When I was talking with Dom Flemons, we were both talking about being drawn into music initially because of the communal aspect. The collaborative element of this thing that we do. We’re all in it together. We love each other. We support each other. We’re all working together to create something, build something where there once was nothing. Now we’re all in our houses by ourselves, looking at a computer screen. If we’re lucky, we’re able to do some version of our job into that computer and reach other people through an ethernet cable and, hopefully, get paid a little bit.
But that’s the luckiest person. I’m fortunate to be in that category. But most people don’t even have that.

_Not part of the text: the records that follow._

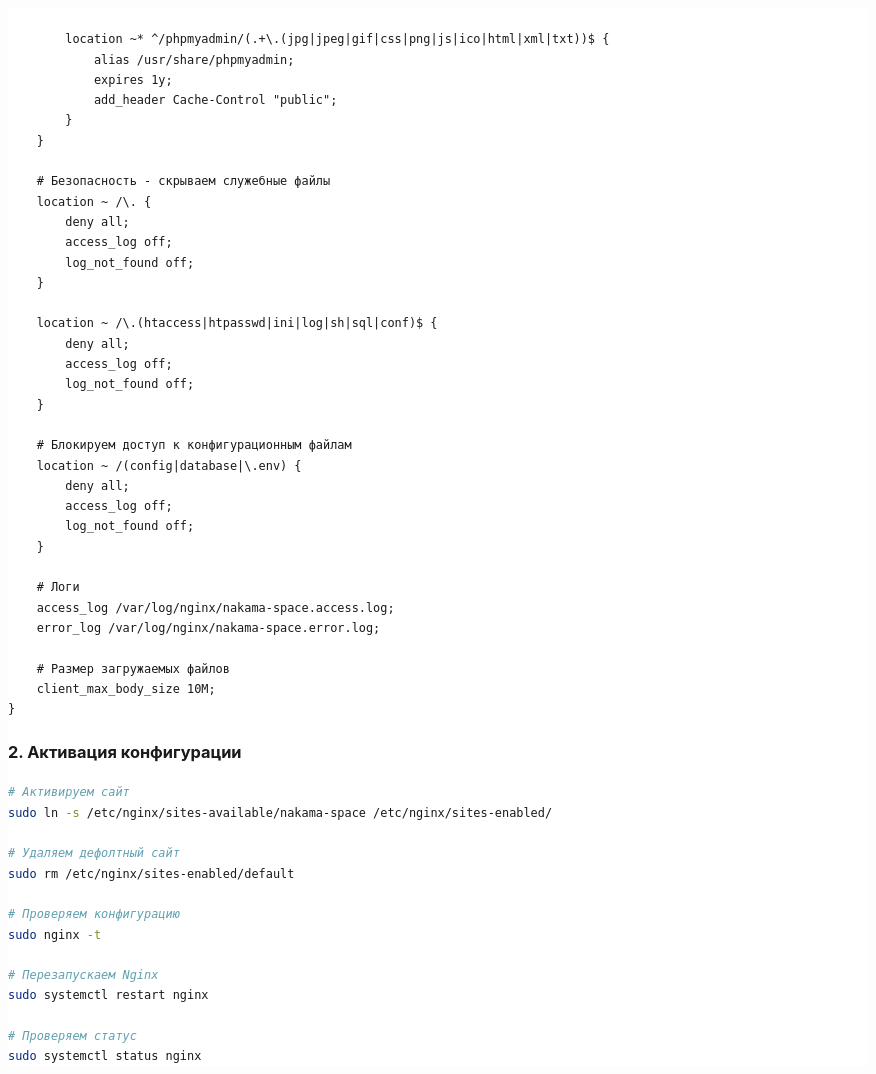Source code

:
 ```nginx
        
        location ~* ^/phpmyadmin/(.+\.(jpg|jpeg|gif|css|png|js|ico|html|xml|txt))$ {
            alias /usr/share/phpmyadmin;
            expires 1y;
            add_header Cache-Control "public";
        }
    }

    # Безопасность - скрываем служебные файлы
    location ~ /\. {
        deny all;
        access_log off;
        log_not_found off;
    }
    
    location ~ /\.(htaccess|htpasswd|ini|log|sh|sql|conf)$ {
        deny all;
        access_log off;
        log_not_found off;
    }
    
    # Блокируем доступ к конфигурационным файлам
    location ~ /(config|database|\.env) {
        deny all;
        access_log off;
        log_not_found off;
    }
    
    # Логи
    access_log /var/log/nginx/nakama-space.access.log;
    error_log /var/log/nginx/nakama-space.error.log;
    
    # Размер загружаемых файлов
    client_max_body_size 10M;
}
```

### 2. Активация конфигурации

```bash
# Активируем сайт
sudo ln -s /etc/nginx/sites-available/nakama-space /etc/nginx/sites-enabled/

# Удаляем дефолтный сайт
sudo rm /etc/nginx/sites-enabled/default

# Проверяем конфигурацию
sudo nginx -t

# Перезапускаем Nginx
sudo systemctl restart nginx

# Проверяем статус
sudo systemctl status nginx
```
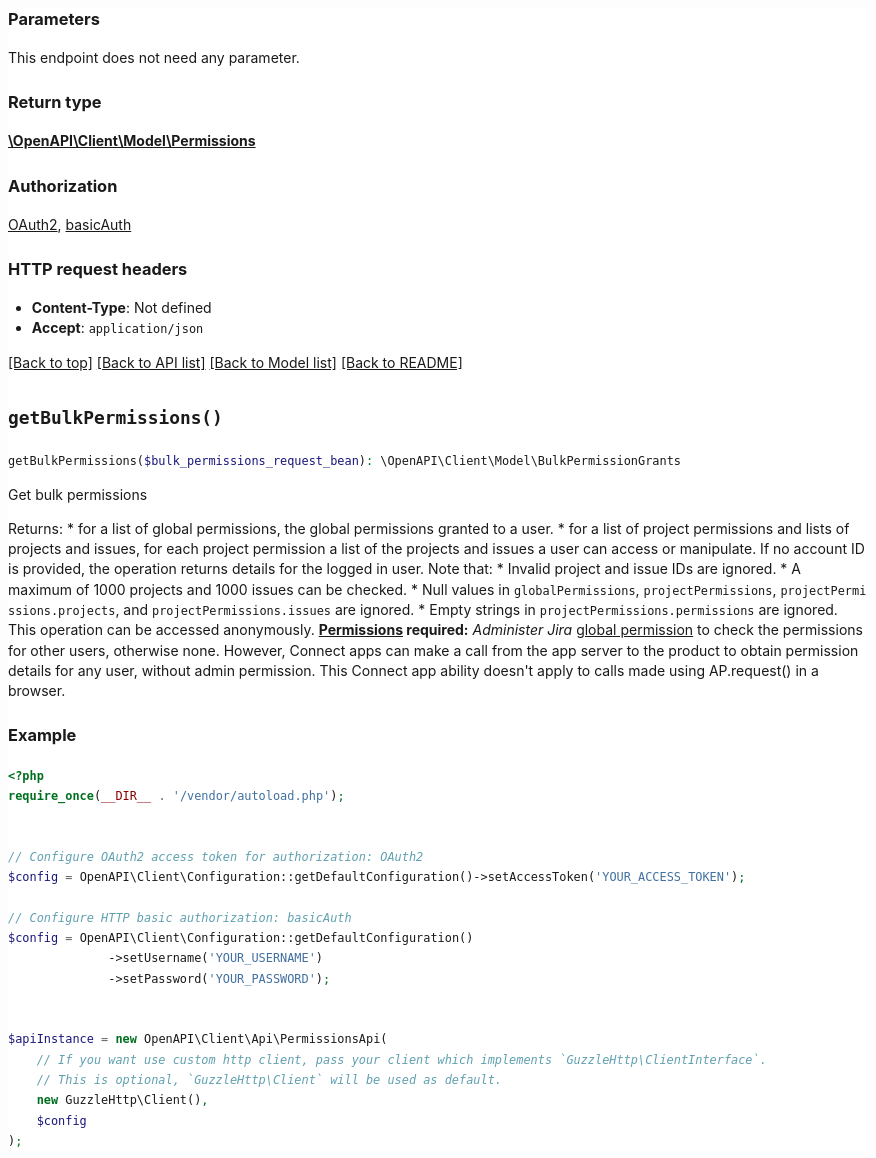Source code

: ### Parameters

This endpoint does not need any parameter.

### Return type

[**\OpenAPI\Client\Model\Permissions**](../Model/Permissions.md)

### Authorization

[OAuth2](../../README.md#OAuth2), [basicAuth](../../README.md#basicAuth)

### HTTP request headers

- **Content-Type**: Not defined
- **Accept**: `application/json`

[[Back to top]](#) [[Back to API list]](../../README.md#endpoints)
[[Back to Model list]](../../README.md#models)
[[Back to README]](../../README.md)

## `getBulkPermissions()`

```php
getBulkPermissions($bulk_permissions_request_bean): \OpenAPI\Client\Model\BulkPermissionGrants
```

Get bulk permissions

Returns:   *  for a list of global permissions, the global permissions granted to a user.  *  for a list of project permissions and lists of projects and issues, for each project permission a list of the projects and issues a user can access or manipulate.  If no account ID is provided, the operation returns details for the logged in user.  Note that:   *  Invalid project and issue IDs are ignored.  *  A maximum of 1000 projects and 1000 issues can be checked.  *  Null values in `globalPermissions`, `projectPermissions`, `projectPermissions.projects`, and `projectPermissions.issues` are ignored.  *  Empty strings in `projectPermissions.permissions` are ignored.  This operation can be accessed anonymously.  **[Permissions](#permissions) required:** *Administer Jira* [global permission](https://confluence.atlassian.com/x/x4dKLg) to check the permissions for other users, otherwise none. However, Connect apps can make a call from the app server to the product to obtain permission details for any user, without admin permission. This Connect app ability doesn't apply to calls made using AP.request() in a browser.

### Example

```php
<?php
require_once(__DIR__ . '/vendor/autoload.php');


// Configure OAuth2 access token for authorization: OAuth2
$config = OpenAPI\Client\Configuration::getDefaultConfiguration()->setAccessToken('YOUR_ACCESS_TOKEN');

// Configure HTTP basic authorization: basicAuth
$config = OpenAPI\Client\Configuration::getDefaultConfiguration()
              ->setUsername('YOUR_USERNAME')
              ->setPassword('YOUR_PASSWORD');


$apiInstance = new OpenAPI\Client\Api\PermissionsApi(
    // If you want use custom http client, pass your client which implements `GuzzleHttp\ClientInterface`.
    // This is optional, `GuzzleHttp\Client` will be used as default.
    new GuzzleHttp\Client(),
    $config
);
```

This thing that’s been my life since I was 15 is now very different. I’m lucky that I have a wife and kids that I love.
I invited over a couple of New Paltz-based musicians last night. We took the cars out of the garage. I bought a PA system; we all stood 20 feet apart in my garage and played music. I’d never played with these people before, but I missed standing in front of a microphone, making this loud noise with other people. It felt great. I have to be grateful because all of this is forcing me to be positive and proactive. I have to figure out ways not to go cuckoo.
I rarely ask anyone about album covers. But when you were growing up in Texas was athletics important to you?
I think the main reason that sports exist is to give young people something they can bond with their parents about when they have nothing else in common. My dad and I had football in common, and that was about it. Roger Staubach was my friggin’ hero when I was growing up in Texas. The idea that he would adorn the cover of one of my albums just blows my mind.
It came to me in a dream. I saw the album cover and the album title, and I woke up at five in the morning and did a mock-up of it in my bed. I found a picture, found a font, sent it to the band and said, “What if we did this for the cover?” They said, “Yeah, good luck with that!”
It was three months of getting permission from everyone you could imagine: The photographer, Getty Images, Sports Illustrated, Roger Staubach and his family, getting him to go to The Cowboys. If it was just me asking? Stephen Jones is not taking that email.
Somebody said, “It looks like you’re making a jock record.” I don’t think so. I think that photograph is evocative of a moment in time in the 1970s that, to me, is crystalized as this perfect moment of youth. There’s a backward-looking element to a lot of the songs on this record. I hope that doesn’t come across as maudlin or overly nostalgic. But I think there’s a lot of looking back on the halcyon early days of our band, when we were living in squalor, eating Ramen noodles, getting paid in pitchers of beer. Even though we had nothing, it was so fun that it was better than once you’ve made it, and you’ve got everything.
Was Roger Staubach aware of the band?
He has a bunch of kids, and at least a couple of them are fans of my band. I’ve been able to meet two of them over the years, especially his son, Jeff. He’s become a good friend. He’s invited my family and me to go to a few Cowboys’ games over the years in Roger’s box with Roger.
Wow.
So, I’ve gotten to meet Roger, hang out with him, spend relaxed, quality time with him. It still doesn’t make sense. He was so godlike to a kid growing up in Dallas in the ’70s. He’s such a funny, down-to-earth, snarky guy. There was a moment, seven years ago, when we were watching Tony Romo beat the New York Giants for the first time in the new stadium. My son was ten at the time. He was standing next to Roger Staubach; it was just the two of them. They both had their arms crossed, looking out across the gridiron. Roger leaned over to Max and said, “I’m glad Tony’s finally beating The Giants. I was 11-1 against The Giants.”
Holy shit! Roger Staubach is bragging to my son about his record against The Giants!
Incredible.
He claimed he was a fan. I don’t know how much Old ’97’s music he listens to, but he knows that his kids like us, so I was able to get him to sign off on this. He could have looked at the brand and said, “I don’t want this sullied by these foul-mouthed youngsters.”